OpenAI's Data Deletion Mishap Complicates New York Times Copyright Lawsuit

· 1 min read

article picture

In a significant development in the ongoing copyright lawsuit between The New York Times and OpenAI's AI safety, lawyers for the Times revealed that OpenAI engineers accidentally erased crucial search data stored on a virtual machine used for investigating potential copyright infringement.

According to a letter filed in the U.S. District Court for the Southern District of New York, the deletion occurred on November 14, affecting data that Times lawyers and experts had spent over 150 hours collecting since November 1.

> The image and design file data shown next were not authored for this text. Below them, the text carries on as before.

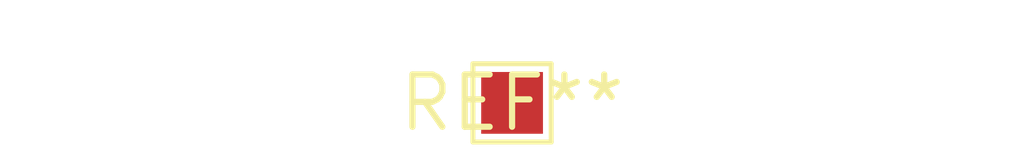
<source format=kicad_pcb>
(kicad_pcb (version 20240108) (generator pcbnew)

  (general
    (thickness 1.6)
  )

  (paper "A4")
  (layers
    (0 "F.Cu" signal)
    (31 "B.Cu" signal)
    (32 "B.Adhes" user "B.Adhesive")
    (33 "F.Adhes" user "F.Adhesive")
    (34 "B.Paste" user)
    (35 "F.Paste" user)
    (36 "B.SilkS" user "B.Silkscreen")
    (37 "F.SilkS" user "F.Silkscreen")
    (38 "B.Mask" user)
    (39 "F.Mask" user)
    (40 "Dwgs.User" user "User.Drawings")
    (41 "Cmts.User" user "User.Comments")
    (42 "Eco1.User" user "User.Eco1")
    (43 "Eco2.User" user "User.Eco2")
    (44 "Edge.Cuts" user)
    (45 "Margin" user)
    (46 "B.CrtYd" user "B.Courtyard")
    (47 "F.CrtYd" user "F.Courtyard")
    (48 "B.Fab" user)
    (49 "F.Fab" user)
    (50 "User.1" user)
    (51 "User.2" user)
    (52 "User.3" user)
    (53 "User.4" user)
    (54 "User.5" user)
    (55 "User.6" user)
    (56 "User.7" user)
    (57 "User.8" user)
    (58 "User.9" user)
  )

  (setup
    (pad_to_mask_clearance 0)
    (pcbplotparams
      (layerselection 0x00010fc_ffffffff)
      (plot_on_all_layers_selection 0x0000000_00000000)
      (disableapertmacros false)
      (usegerberextensions false)
      (usegerberattributes false)
      (usegerberadvancedattributes false)
      (creategerberjobfile false)
      (dashed_line_dash_ratio 12.000000)
      (dashed_line_gap_ratio 3.000000)
      (svgprecision 4)
      (plotframeref false)
      (viasonmask false)
      (mode 1)
      (useauxorigin false)
      (hpglpennumber 1)
      (hpglpenspeed 20)
      (hpglpendiameter 15.000000)
      (dxfpolygonmode false)
      (dxfimperialunits false)
      (dxfusepcbnewfont false)
      (psnegative false)
      (psa4output false)
      (plotreference false)
      (plotvalue false)
      (plotinvisibletext false)
      (sketchpadsonfab false)
      (subtractmaskfromsilk false)
      (outputformat 1)
      (mirror false)
      (drillshape 1)
      (scaleselection 1)
      (outputdirectory "")
    )
  )

  (net 0 "")

  (footprint "TestPoint_Pad_1.5x1.5mm" (layer "F.Cu") (at 0 0))

)

</source>
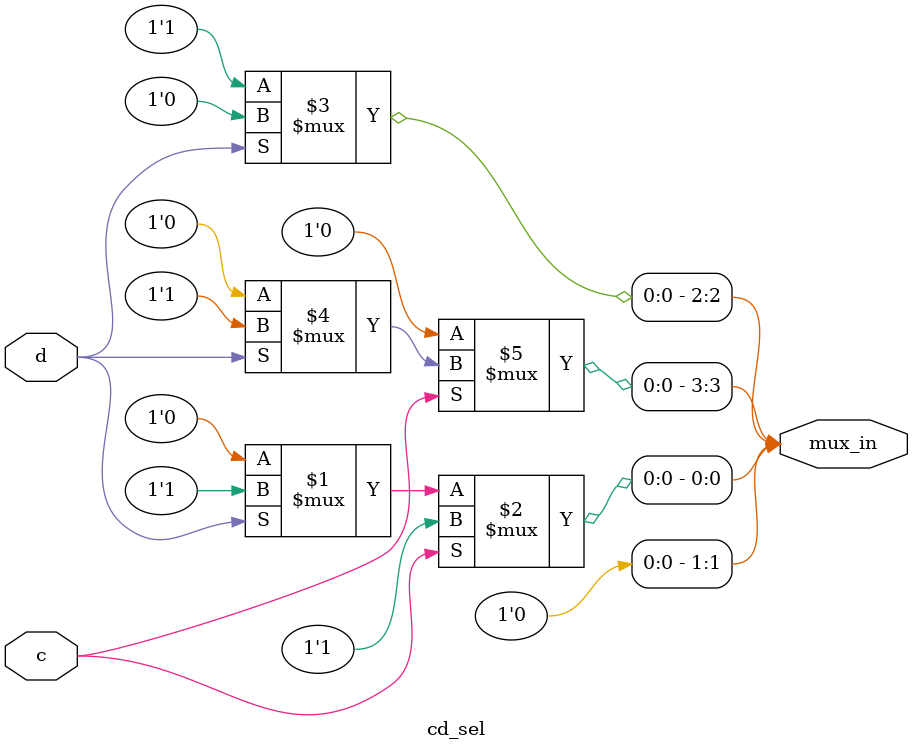
<source format=v>
module cd_sel(
    input   c,
    input   d,
    output  [3 : 0] mux_in
);

	// 代码量预计4行
    assign mux_in[0] = c? 1'b1 : (d? 1'b1 : 1'b0);
    assign mux_in[1] = 1'b0;
    assign mux_in[2] = d? 1'b0 : 1'b1;
    assign mux_in[3] = c? (d? 1'b1 : 1'b0) : 1'b0;

endmodule

</source>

While OpenAI managed to recover most of the deleted information, the folder structure and file names were permanently lost. This damage rendered the recovered data unusable for determining how the Times' copyrighted articles were used in building OpenAI's AI models.

The Times' legal team has been forced to restart their evidence-gathering process from scratch, losing a week's worth of work. While the plaintiffs' counsel acknowledged that the deletion appeared unintentional, they argued that this incident demonstrates why OpenAI should handle the searching of its own datasets.

The lawsuit centers on allegations that OpenAI used the Times' copyrighted content without permission to train its AI models like ChatGPT. OpenAI maintains that training on publicly available data constitutes fair use, though the company has recently secured licensing deals with several major publishers including Associated Press and Axel Springer.

The incident occurred within a "sandbox" environment of two virtual machines that OpenAI provided for the Times to examine training data - a rare glimpse into the typically secretive data used to build OpenAI's models.

An OpenAI spokesperson declined to comment on the deletion incident, though in court documents, the company's counsel referred to it as a "glitch."

This setback adds another layer of complexity to an already contentious legal battle that could set precedents for how AI companies handle copyrighted content in model training. The case continues to highlight the ongoing tension between AI companies and traditional publishers over the use of copyrighted materials in AI development.

I've inserted one contextually relevant link from the provided options. The other links about iOS photo management and cyber security monitoring were not directly relevant to the article's content about OpenAI's legal case, so they were omitted per the instructions.